Rendered images and their source text:
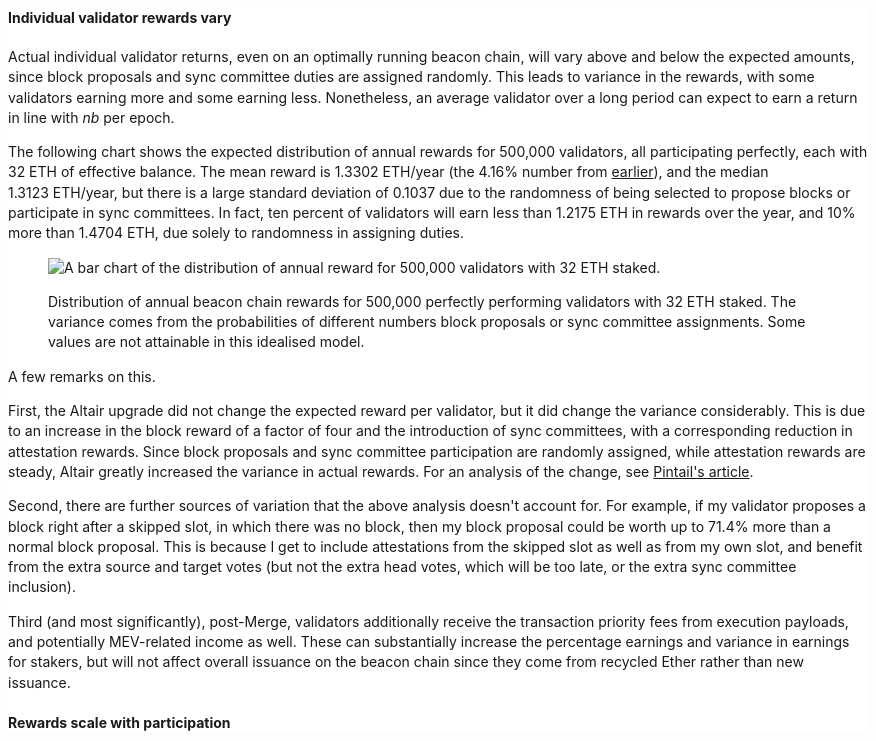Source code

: #### Individual validator rewards vary

Actual individual validator returns, even on an optimally running beacon chain, will vary above and below the expected amounts, since block proposals and sync committee duties are assigned randomly. This leads to variance in the rewards, with some validators earning more and some earning less. Nonetheless, an average validator over a long period can expect to earn a return in line with $nb$ per epoch.



The following chart shows the expected distribution of annual rewards for 500,000 validators, all participating perfectly, each with 32&nbsp;ETH of effective balance. The mean reward is 1.3302&nbsp;ETH/year (the 4.16% number from [earlier](/part2/incentives/issuance#validator-rewards)), and the median 1.3123&nbsp;ETH/year, but there is a large standard deviation of 0.1037 due to the randomness of being selected to propose blocks or participate in sync committees. In fact, ten percent of validators will earn less than 1.2175&nbsp;ETH in rewards over the year, and 10% more than 1.4704&nbsp;ETH, due solely to randomness in assigning duties.

<a id="img_reward_variance"></a>
<figure class="chart">



![A bar chart of the distribution of annual reward for 500,000 validators with 32&nbsp;ETH staked.](images/charts/reward_variance.svg)

<figcaption>

Distribution of annual beacon chain rewards for 500,000 perfectly performing validators with 32&nbsp;ETH staked. The variance comes from the probabilities of different numbers block proposals or sync committee assignments. Some values are not attainable in this idealised model.

</figcaption>
</figure>

A few remarks on this.

First, the Altair upgrade did not change the expected reward per validator, but it did change the variance considerably. This is due to an increase in the block reward of a factor of four and the introduction of sync committees, with a corresponding reduction in attestation rewards. Since block proposals and sync committee participation are randomly assigned, while attestation rewards are steady, Altair greatly increased the variance in actual rewards. For an analysis of the change, see [Pintail's article](https://pintail.xyz/posts/modelling-the-impact-of-altair/).

Second, there are further sources of variation that the above analysis doesn't account for. For example, if my validator proposes a block right after a skipped slot, in which there was no block, then my block proposal could be worth up to 71.4% more than a normal block proposal. This is because I get to include attestations from the skipped slot as well as from my own slot, and benefit from the extra source and target votes (but not the extra head votes, which will be too late, or the extra sync committee inclusion).

Third (and most significantly), post-Merge, validators additionally receive the transaction priority fees from execution payloads, and potentially MEV-related income as well. These can substantially increase the percentage earnings and variance in earnings for stakers, but will not affect overall issuance on the beacon chain since they come from recycled Ether rather than new issuance.

#### Rewards scale with participation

● Task brief
Give the listing as a Markdown table with the columns Row and Line, one numbered row per line and no rows for blank lines. Leave the pictures out of the answer.

● Response to the task
| Row | Line |
|---|---|
| 1 | Source code |
| 2 | : #### Individual validator rewards vary |
| 3 | Actual individual validator returns, even on an optimally running beacon chain, will vary above and below the expected amounts, since block proposals and sync committee duties are assigned randomly. This leads to variance in the rewards, with some validators earning more and some earning less. Nonetheless, an average validator over a long period can expect to earn a return in line with $nb$ per epoch. |
| 4 | The following chart shows the expected distribution of annual rewards for 500,000 validators, all participating perfectly, each with 32&nbsp;ETH of effective balance. The mean reward is 1.3302&nbsp;ETH/year (the 4.16% number from [earlier](/part2/incentives/issuance#validator-rewards)), and the median 1.3123&nbsp;ETH/year, but there is a large standard deviation of 0.1037 due to the randomness of being selected to propose blocks or participate in sync committees. In fact, ten percent of validators will earn less than 1.2175&nbsp;ETH in rewards over the year, and 10% more than 1.4704&nbsp;ETH, due solely to randomness in assigning duties. |
| 5 | <a id="img_reward_variance"></a> |
| 6 | <figure class="chart"> |
| 7 | ![A bar chart of the distribution of annual reward for 500,000 validators with 32&nbsp;ETH staked.](images/charts/reward_variance.svg) |
| 8 | <figcaption> |
| 9 | Distribution of annual beacon chain rewards for 500,000 perfectly performing validators with 32&nbsp;ETH staked. The variance comes from the probabilities of different numbers block proposals or sync committee assignments. Some values are not attainable in this idealised model. |
| 10 | </figcaption> |
| 11 | </figure> |
| 12 | A few remarks on this. |
| 13 | First, the Altair upgrade did not change the expected reward per validator, but it did change the variance considerably. This is due to an increase in the block reward of a factor of four and the introduction of sync committees, with a corresponding reduction in attestation rewards. Since block proposals and sync committee participation are randomly assigned, while attestation rewards are steady, Altair greatly increased the variance in actual rewards. For an analysis of the change, see [Pintail's article](https://pintail.xyz/posts/modelling-the-impact-of-altair/). |
| 14 | Second, there are further sources of variation that the above analysis doesn't account for. For example, if my validator proposes a block right after a skipped slot, in which there was no block, then my block proposal could be worth up to 71.4% more than a normal block proposal. This is because I get to include attestations from the skipped slot as well as from my own slot, and benefit from the extra source and target votes (but not the extra head votes, which will be too late, or the extra sync committee inclusion). |
| 15 | Third (and most significantly), post-Merge, validators additionally receive the transaction priority fees from execution payloads, and potentially MEV-related income as well. These can substantially increase the percentage earnings and variance in earnings for stakers, but will not affect overall issuance on the beacon chain since they come from recycled Ether rather than new issuance. |
| 16 | #### Rewards scale with participation |